Try - Except Structure

This particular structure is been used for error handling. Suppose we have a function which contains two variables. Let x = 45 and y = 0. Afterwards inside the function we're attempting to divide x with y. We know from college algebra that division by zero is not possible. Python will raise an error called "ZeroDivisionError". 'Try and Except' structure allows us to handle that error and display something on the screen. Example.

>>>   x = 45
>>>   y = 0
>>>   try:
        z = x / y
except ZeroDivisionError:
        print 'Division by zero isn't allowed.'
        print z

Try it!

Write a 'try-except' structure.Declare a variable num = int() Inside the 'try' ask the user to input a number using input('Enter a number: '), assigning the value into the num variable. Afterwards, enter the exception NameError and finally, if that error occurs, print a message 'You did not input the right type of value'. (Please use only one kind of quotes when writing code)


Let me explain what happens here. If we enter the example into the IDLE and run it, will have been asked to pass a number. Remember that we've set the num to an integer type. Let's say, I'm passing a string 'MyName'. Python raises a NameError, which means that I've entered a wrong value type, which is True!.
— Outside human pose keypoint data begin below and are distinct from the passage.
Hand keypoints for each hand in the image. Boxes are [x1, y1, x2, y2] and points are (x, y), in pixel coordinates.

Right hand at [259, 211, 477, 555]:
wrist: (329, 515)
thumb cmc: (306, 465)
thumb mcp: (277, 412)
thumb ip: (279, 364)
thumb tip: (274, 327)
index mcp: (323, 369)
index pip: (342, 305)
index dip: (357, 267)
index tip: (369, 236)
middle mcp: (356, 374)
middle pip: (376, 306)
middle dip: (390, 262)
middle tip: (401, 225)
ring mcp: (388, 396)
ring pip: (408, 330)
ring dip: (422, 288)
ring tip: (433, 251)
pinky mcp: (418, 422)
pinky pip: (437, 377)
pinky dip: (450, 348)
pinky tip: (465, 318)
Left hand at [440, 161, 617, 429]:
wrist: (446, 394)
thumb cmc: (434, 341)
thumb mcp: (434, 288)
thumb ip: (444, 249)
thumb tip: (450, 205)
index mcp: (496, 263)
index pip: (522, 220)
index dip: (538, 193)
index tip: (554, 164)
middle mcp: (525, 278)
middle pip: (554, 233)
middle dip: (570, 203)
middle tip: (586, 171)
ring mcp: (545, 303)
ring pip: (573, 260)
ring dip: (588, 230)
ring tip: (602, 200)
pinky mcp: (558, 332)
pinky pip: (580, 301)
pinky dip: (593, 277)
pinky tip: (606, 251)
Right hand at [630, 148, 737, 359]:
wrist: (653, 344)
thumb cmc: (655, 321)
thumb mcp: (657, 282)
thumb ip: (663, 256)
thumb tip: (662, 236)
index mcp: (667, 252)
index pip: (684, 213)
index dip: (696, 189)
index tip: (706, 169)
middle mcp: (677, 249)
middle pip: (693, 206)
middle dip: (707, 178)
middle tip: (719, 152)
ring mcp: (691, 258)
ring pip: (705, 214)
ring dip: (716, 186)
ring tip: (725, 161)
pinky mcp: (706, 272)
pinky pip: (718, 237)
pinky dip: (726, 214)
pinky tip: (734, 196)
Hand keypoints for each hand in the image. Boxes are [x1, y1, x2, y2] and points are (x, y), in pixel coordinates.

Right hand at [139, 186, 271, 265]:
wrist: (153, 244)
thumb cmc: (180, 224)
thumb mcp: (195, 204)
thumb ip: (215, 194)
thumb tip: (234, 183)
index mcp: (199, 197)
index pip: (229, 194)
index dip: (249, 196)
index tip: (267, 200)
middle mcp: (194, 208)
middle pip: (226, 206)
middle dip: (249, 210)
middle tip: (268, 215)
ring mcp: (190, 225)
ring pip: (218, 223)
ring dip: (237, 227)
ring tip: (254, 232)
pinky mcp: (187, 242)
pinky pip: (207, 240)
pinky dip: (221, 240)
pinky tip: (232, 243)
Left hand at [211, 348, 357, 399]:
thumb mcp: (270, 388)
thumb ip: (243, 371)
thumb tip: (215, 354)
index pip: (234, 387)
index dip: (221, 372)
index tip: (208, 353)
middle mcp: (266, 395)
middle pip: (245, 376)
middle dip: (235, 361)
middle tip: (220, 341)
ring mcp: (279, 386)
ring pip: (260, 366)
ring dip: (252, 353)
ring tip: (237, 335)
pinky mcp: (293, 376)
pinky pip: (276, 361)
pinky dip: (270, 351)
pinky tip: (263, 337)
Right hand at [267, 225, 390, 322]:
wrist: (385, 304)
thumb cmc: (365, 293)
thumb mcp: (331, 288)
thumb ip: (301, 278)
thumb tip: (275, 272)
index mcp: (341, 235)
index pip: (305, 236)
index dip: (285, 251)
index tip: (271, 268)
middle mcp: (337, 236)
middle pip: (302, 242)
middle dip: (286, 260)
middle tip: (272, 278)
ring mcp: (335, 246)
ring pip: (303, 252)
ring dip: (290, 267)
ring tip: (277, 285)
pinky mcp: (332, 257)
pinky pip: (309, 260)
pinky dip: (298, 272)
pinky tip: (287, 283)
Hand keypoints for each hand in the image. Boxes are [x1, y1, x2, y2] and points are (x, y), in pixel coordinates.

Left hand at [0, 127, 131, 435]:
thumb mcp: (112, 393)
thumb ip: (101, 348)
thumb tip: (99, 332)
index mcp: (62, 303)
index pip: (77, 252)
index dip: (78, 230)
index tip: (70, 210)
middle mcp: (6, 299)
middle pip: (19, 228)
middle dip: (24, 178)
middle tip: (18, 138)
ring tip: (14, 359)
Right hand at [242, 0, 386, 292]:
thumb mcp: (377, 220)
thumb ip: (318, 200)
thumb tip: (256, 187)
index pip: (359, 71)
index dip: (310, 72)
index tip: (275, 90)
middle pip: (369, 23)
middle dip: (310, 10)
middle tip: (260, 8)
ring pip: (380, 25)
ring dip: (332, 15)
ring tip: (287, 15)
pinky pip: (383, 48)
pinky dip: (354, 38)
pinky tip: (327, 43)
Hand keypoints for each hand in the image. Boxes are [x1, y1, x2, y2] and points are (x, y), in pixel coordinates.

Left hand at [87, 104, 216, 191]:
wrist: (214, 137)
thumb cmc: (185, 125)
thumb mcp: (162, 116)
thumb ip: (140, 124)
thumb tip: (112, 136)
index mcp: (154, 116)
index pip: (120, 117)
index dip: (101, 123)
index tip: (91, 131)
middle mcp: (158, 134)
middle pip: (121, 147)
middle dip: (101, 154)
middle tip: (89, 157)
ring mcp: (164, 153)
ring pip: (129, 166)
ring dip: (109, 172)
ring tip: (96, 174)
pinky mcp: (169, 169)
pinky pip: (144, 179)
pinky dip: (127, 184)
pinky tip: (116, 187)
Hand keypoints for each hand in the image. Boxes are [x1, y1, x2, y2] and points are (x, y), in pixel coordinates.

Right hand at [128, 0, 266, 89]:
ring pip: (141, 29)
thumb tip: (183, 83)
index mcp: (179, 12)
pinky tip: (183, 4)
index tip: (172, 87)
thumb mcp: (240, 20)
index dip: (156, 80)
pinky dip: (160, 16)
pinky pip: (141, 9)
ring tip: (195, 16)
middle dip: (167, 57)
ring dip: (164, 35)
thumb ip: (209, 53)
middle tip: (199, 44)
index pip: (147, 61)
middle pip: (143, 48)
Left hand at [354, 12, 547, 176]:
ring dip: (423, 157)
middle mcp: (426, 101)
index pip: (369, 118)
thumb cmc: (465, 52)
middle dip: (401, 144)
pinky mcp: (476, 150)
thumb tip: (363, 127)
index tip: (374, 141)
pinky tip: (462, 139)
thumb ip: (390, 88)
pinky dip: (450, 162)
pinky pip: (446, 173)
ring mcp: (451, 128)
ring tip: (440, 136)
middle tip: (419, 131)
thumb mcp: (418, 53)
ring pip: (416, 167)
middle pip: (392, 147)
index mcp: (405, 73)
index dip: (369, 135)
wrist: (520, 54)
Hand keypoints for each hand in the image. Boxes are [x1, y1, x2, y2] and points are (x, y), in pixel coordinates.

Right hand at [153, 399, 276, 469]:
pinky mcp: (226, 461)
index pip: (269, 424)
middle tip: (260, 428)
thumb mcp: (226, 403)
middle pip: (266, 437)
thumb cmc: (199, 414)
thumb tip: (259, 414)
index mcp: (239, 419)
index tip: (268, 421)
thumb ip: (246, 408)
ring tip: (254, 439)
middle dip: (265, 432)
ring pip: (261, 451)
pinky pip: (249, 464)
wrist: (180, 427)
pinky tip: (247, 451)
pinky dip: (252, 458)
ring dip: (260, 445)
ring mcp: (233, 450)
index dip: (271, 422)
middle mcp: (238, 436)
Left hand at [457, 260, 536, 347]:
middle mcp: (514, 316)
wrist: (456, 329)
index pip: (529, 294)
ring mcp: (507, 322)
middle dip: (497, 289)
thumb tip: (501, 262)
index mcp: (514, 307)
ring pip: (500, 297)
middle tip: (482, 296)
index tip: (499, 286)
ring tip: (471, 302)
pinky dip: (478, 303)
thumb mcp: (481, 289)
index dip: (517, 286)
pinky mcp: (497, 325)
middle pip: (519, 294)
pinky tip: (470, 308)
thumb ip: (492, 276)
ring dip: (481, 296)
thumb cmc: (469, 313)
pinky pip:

Since we've used excpetion, we're not going to see the error displayed to the screen by the IDLE, instead will use our own message to point us the error. ('You did not input the right type of value'). Everything good? Hope so! It's not that complicate right?

Pop Quiz

1. Declare a variable age = 25. (Use single quotes!) Write an if statement which examines the following cases: If age is larger than 18, print 'Kyle is an adult', else if (elif) age is smaller than 18, print 'He is still a minor' otherwise print 'Who is the guy?'. No need to use parenthesis with the if statement. (Just write if var = ....).

2.Write a For-loop to print out all the numbers from 5 to 20. Use an 'i' variable.

3.Declare a variable Name = str()and write a While-loop which will ask the user to enter a Name via raw_input('Enter a name: ') storing it into the Name variable, and when the name 'Josh' is entered will then terminate the loop process.

4.Declare a variable parser = float(). Use Try-Except to let user pass a value using input('Enter value: ')function and store into parser. Add an exception for again a NameError, displaying a message 'You can not trick me anymore!'.